Younger people, or those under 50, represent a minority of the overall population of those who develop cancer, “but the concern is that cancer is occurring at younger and younger ages, so this increased incidence raises very real concerns as that population continues to age,” said Ernest Hawk, vice president and head of the division of cancer prevention and population sciences at the University of Texas MD Anderson Cancer Center.
At the same time, the researchers also noted that there has been a drop in cervical cancer rates among younger women, which they attribute to vaccination against the human papillomavirus. Smoking-related cancers such as lung, larynx, and esophageal squamous cell carcinoma also declined, though progress has slowed among the youngest age groups, the researchers said.
Routine screening tests are recommended for only four cancers — colon, cervical, breast, and, for some people, lung — and a number of younger people who are at average risk do not meet the age requirements or, for various reasons, are not getting screened. Some experts have pointed to potential harms from widespread screening, including false positives that may take a psychological toll and lead to unnecessary follow-up tests and procedures.
“The problem becomes that patients are getting younger and younger, we don’t always have good screening to begin with, and then we can’t really screen such large populations,” said Andrea Cercek, a gastrointestinal oncologist and co-director of the Center for Young Onset Colorectal and Gastrointestinal Cancers at Memorial Sloan Kettering Cancer Center.
In the new study, breast, gallbladder and other biliary cancers, and uterine cancer rates increased across almost all age groups, rising faster among younger generations. While breast cancer rates among women younger than 40 remain low, in a separate study, breast cancer still accounted for the highest number of early-onset cancer cases.

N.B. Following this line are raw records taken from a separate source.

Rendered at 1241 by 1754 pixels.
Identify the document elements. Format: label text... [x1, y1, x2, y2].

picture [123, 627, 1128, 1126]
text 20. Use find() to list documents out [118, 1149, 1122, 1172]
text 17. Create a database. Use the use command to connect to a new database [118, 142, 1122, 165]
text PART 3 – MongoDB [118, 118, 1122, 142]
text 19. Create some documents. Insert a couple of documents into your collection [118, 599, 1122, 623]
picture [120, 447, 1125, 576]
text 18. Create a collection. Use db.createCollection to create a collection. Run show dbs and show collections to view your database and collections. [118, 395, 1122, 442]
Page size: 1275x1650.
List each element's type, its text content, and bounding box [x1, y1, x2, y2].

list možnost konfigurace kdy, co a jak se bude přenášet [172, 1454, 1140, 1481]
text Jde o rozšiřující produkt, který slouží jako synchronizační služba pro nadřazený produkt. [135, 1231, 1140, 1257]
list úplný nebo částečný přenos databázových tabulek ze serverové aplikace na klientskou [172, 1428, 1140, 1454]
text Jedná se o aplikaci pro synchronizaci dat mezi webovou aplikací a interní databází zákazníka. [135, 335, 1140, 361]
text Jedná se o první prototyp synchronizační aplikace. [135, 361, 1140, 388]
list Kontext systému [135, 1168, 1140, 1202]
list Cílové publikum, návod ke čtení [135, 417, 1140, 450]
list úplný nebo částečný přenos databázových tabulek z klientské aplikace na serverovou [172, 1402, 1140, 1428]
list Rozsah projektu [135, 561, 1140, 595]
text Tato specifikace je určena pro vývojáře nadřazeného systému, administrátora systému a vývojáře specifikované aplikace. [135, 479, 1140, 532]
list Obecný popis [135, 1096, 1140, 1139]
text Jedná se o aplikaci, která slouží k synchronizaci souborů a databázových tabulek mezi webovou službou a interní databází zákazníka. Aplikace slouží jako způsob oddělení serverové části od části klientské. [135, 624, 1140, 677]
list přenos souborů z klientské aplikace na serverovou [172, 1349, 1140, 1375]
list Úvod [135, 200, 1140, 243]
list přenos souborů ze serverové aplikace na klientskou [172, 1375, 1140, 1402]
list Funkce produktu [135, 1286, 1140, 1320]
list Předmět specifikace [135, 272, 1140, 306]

Recent and growing evidence showing that more women in their 40s are getting breast cancer prompted the US Preventive Services Task Force last year to change its previous guidance, lowering the age for routine screening mammograms from age 50 to 40.
Routine mammograms are not as effective for women with dense breasts, however, which is more common among those who are younger, said Elizabeth Comen, a breast cancer oncologist and associate professor at New York University Langone Health’s Perlmutter Cancer Center.
“Understanding how we can better screen and detect cancers in younger patients is a massive unmet need,” said Comen, who added that many of her younger patients find their own breast cancer.
In recent years, the recommended age for colorectal cancer screening was also lowered, from age 50 to 45, as research has shown a trend toward diagnoses at younger ages. The new study found that increases in stomach and colorectal cancer rates were confined to younger age groups, meaning that while colorectal cancer rates are declining overall, there is a rise in incidence in younger populations.
But many people who are eligible are not getting colorectal cancer screenings. A 2021 study reported that fewer than 4 million of the eligible 19 million adults ages 45 to 49 years were up-to-date on screenings, which can include a newly approved blood test, a stool test, or a visual test such as a colonoscopy or CT colonography.